On Sun, Apr 24, 2005 at 09:25:43AM +0200, Leopold Toetsch wrote:
> Nicholas Clark <[EMAIL PROTECTED]> wrote:
> > When writing morph methods for PMC classes, am I right in thinking that if

> > In effect morph has to be friends of both A and B, because it needs to break
> > encapsulation?
> 
> Yep. The same is true for C<assign_pmc>, which additionally to C<morph>,
> gets the value from A and sets it on B. And:
> 
>   A = new Complex
>   B = new Integer
> 
>   A = "1+2i"
>   morph A, .Integer    # oops memory leak
> 
> or
> 
>   assign A, B          # same
> 
> Ok, that can be solved by calling A.destroy() first. But what happens,
> if A has finalizers, which may depend on other finalizers?

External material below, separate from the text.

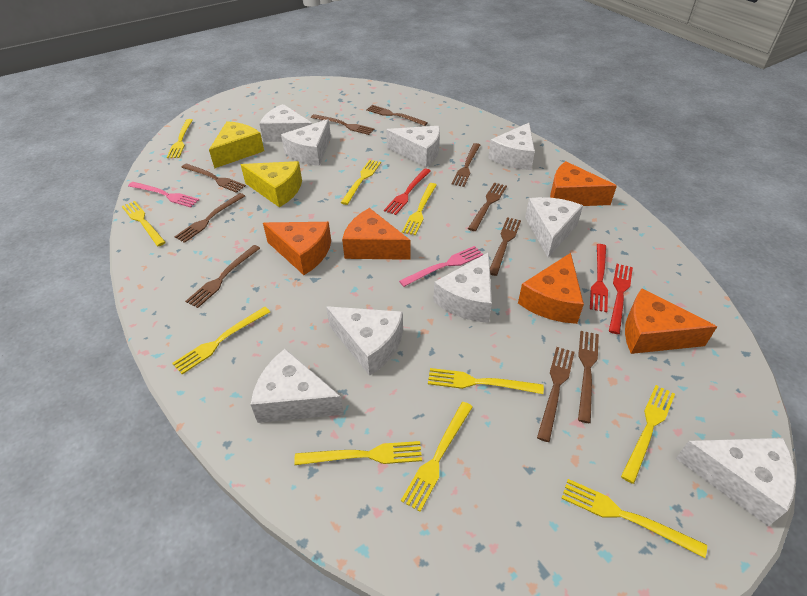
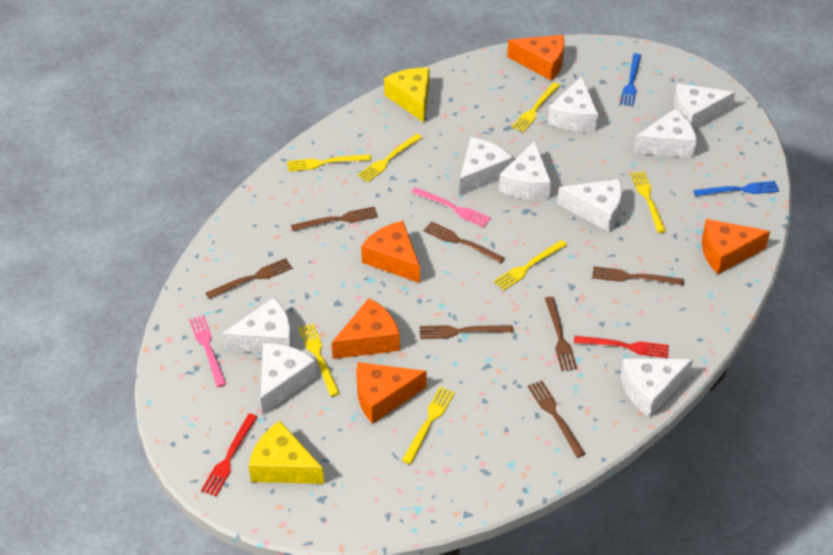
blue fork: none = 0 -> [620,53,641,106] [694,181,779,196] = 2
brown fork: [174,193,245,243] [181,163,246,193] [185,245,260,308] [311,114,375,135] [366,105,428,126] [452,143,480,187] [468,182,507,231] [490,217,521,276] [537,347,575,442] [578,331,599,423] = 10 -> [206,258,293,299] [291,207,378,231] [420,325,513,339] [424,221,505,263] [528,381,585,458] [545,297,577,371] [592,266,684,286] = 7
red fork: [384,169,431,215] [590,244,608,312] [609,264,633,334] = 3 -> [201,413,257,496] [574,336,669,358] = 2
yellow fork: [122,201,166,246] [167,119,193,158] [172,307,270,374] [294,441,422,465] [340,160,381,205] [401,402,473,512] [402,183,437,235] [428,368,544,394] [561,479,707,558] [621,385,675,484] = 10 -> [287,154,371,172] [298,323,340,396] [358,134,422,182] [402,387,455,464] [494,240,567,290] [512,82,560,132] [631,171,666,233] = 7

Doesn't this mean that there's a split here in "finalizer"s that's not being
made. Some finalization actions relate to "free up the memory" of this PMC.
Others relate to "this PMC is going away". And as morph involves changing
the internal memory layout of a PMC without it actually going away, only the
first set ought to run.

If the two types of action were properly split, would it help solve the
problems?

Anyway, for ponie I'm starting to think that I don't actually need formally
different PMC types, as long as I can change the vtable on a PMC. Is that
possible? Or is the only sensible way to change vtables (and generate 16+
variants) to have different PMC classes?